Some 558 pages captured not only the highlights of Beauregard's missionary work but also vignettes and other details embedded in historical events that happened around his time.

In the late 1960s Beauregard risked his life in an effort to rescue a Fort Smith woman, who went missing after a landslide.

When he heard the woman had rolled down the mountain together with her house, he immediately went down by helicopter, hanging out on the end of a rope, to search for her.

Another time in Yellowknife, he was shot at while helping a young drug addict involved in a scuffle with his parents. The young man ended up in jail and Beauregard got him out by pleading for him on the basis that the youngster was not responsible for his actions.

There was a simple yet profound story of him consoling a depressed woman. To this woman he shared his own story of almost leaving the missionary work because of loneliness and being alone in the cold wilderness of the NWT.

"When I first saw the document (Beauregard wrote a huge amount about his life in the missions), I saw there was a story that begged to be told, and that if not told, it would just be forgotten," Dery told the WCR.

Born in Quebec in 1912, Beauregard did not plan to become a priest. At 23, he was planning to be a doctor and intending to marry Etiennette Benoit, who was going into nursing.

Everything seemed to follow a plan until he attended a retreat.

"I didn't want to attend that weekend session. Somehow I dreaded what could happen. Yet there was an overpowering impulse that brought me to that retreat," said Beauregard in his notes.

"His philosophy was, 'If people don't come to church then the Church must come to them,'"

- Elise Chartrand-Dery

In that same year, his plan changed as he entered the Oblate novitiate. From 1936 to 1939 he studied at the Richelieu and the Ottawa scholasticates.

In 1940, he was challenged to volunteer to go to the Alberta-Saskatchewan Oblate province. He was tentatively promised a teaching job at the College St-Jean in Edmonton.

Although he preferred to be posted in a warmer place, he agreed to move West as there was a hidden benefit in so doing. He would be safeguarded from being assigned to the NWT.

He was ordained to the priesthood in Lebret, Sask., in 1941. Little did he know that what he was avoiding would become his ground for ministry as he was asked to go the Mackenzie Diocese the following year.

He served as a military chaplain of the American Army at Camp Canol in NWT from 1942 to 1947.

For the next 40 years he served as a pastor in the territory, Fort Smith, Fort McMurray and Edmonton. He first served as pastor of St.
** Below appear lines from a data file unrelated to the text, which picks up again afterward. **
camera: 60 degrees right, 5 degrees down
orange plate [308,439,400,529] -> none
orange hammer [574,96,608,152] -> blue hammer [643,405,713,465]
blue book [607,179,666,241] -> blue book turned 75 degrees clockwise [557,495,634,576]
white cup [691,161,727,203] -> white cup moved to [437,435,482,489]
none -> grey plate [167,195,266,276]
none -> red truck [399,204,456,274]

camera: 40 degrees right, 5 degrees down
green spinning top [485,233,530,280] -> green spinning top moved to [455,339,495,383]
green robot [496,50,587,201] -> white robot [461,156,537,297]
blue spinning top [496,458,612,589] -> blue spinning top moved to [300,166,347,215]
Joachim's Parish in Edmonton from 1981 to 1986.

When he was in Fort McMurray he belonged to every club.

"He didn't go there to preach. He was there to be a friend. His philosophy was, 'If people don't come to church then the Church must come to them,'" said Dery.
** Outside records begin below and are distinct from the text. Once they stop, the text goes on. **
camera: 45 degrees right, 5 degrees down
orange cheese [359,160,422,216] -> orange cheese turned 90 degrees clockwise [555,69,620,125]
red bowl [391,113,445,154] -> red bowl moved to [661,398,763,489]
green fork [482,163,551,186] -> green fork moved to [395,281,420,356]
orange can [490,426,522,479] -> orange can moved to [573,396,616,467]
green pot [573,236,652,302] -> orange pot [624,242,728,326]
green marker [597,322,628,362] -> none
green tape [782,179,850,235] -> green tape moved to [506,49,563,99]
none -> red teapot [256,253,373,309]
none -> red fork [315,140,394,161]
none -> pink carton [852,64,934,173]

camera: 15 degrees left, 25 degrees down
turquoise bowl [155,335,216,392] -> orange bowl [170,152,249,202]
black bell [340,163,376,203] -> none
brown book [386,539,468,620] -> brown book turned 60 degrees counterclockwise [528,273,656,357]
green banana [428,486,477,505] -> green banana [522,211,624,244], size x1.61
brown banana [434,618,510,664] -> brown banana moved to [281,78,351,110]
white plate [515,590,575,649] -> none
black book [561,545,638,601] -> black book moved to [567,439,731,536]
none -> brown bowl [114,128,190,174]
And yet he didn't go there and start saying, "You know you should be going to church."

Although he was extremely proud of being a priest he did not allow his priesthood to be a hindrance from making friends with people from other denominations.
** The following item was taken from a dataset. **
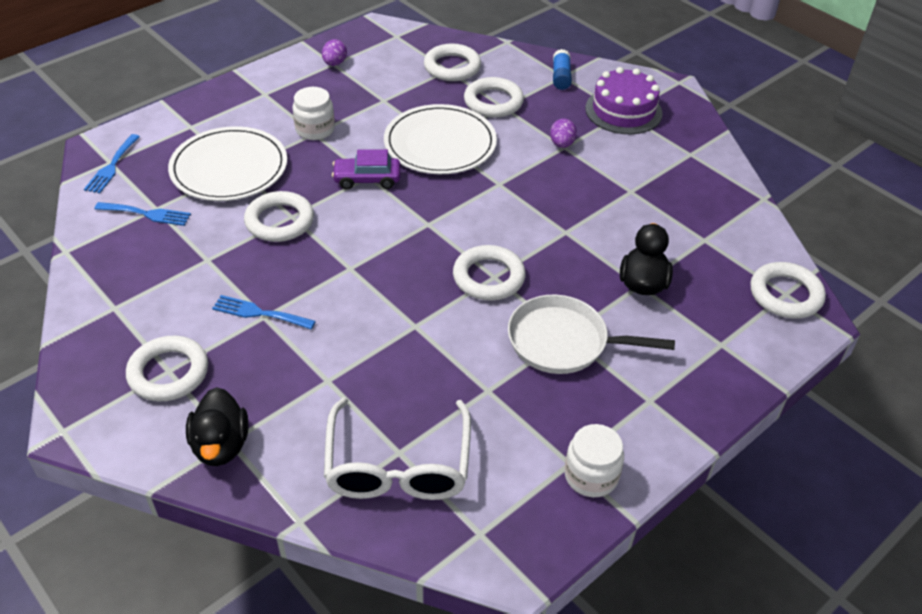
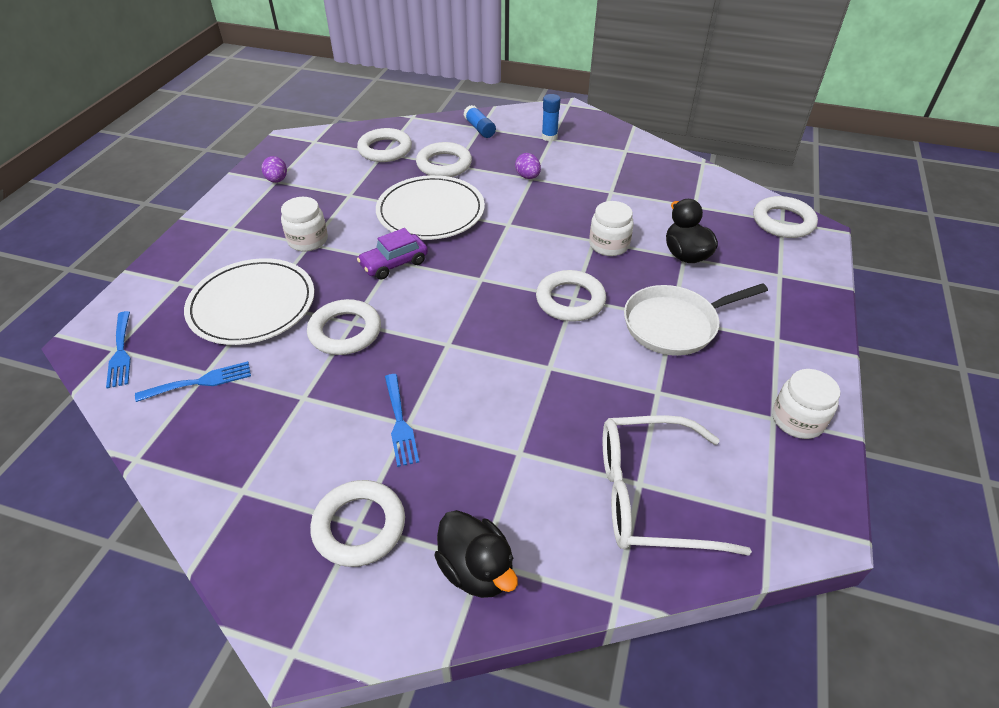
camera: 30 degrees left, 0 degrees up
blue fork [212,295,316,329] -> blue fork turned 90 degrees counterclockwise [385,374,419,467]
white glasses [324,398,471,500] -> white glasses turned 120 degrees clockwise [603,415,752,556]
purple cake [585,67,663,134] -> blue glue stick [542,94,560,141]
none -> white jar [589,201,634,256]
People knew him as someone who would jump the minute he knew he was needed to minister anywhere and at anytime.

Dery deeply admired the priest's attitude.

He always found what's best in life in spite of catastrophic and problematic situations, the writer said.

Of the people he met, he never tried to change anyone but he tried to bring out the best in them.

Even in old age he refused to retire. Oblate Provincial Camille Piche appointed him as Oblate House superior in Foyer Grandin and as vicar of St. Joachim.

"He would have truly deserved to retire but when I gave him an assignment at Placid Place, our retirement home, he refused. He said that's only for old people. He really wanted to minister," Piche told the WCR when Beauregard died at the age of 85 in 1998.

Dery, who did research on her book for 15 years, said, "The priests have always been receiving bad press. But not all priests are the same."

"What I wanted to do (in writing this book) is to let a different light shine upon the image of those who truly gave their lives for the people."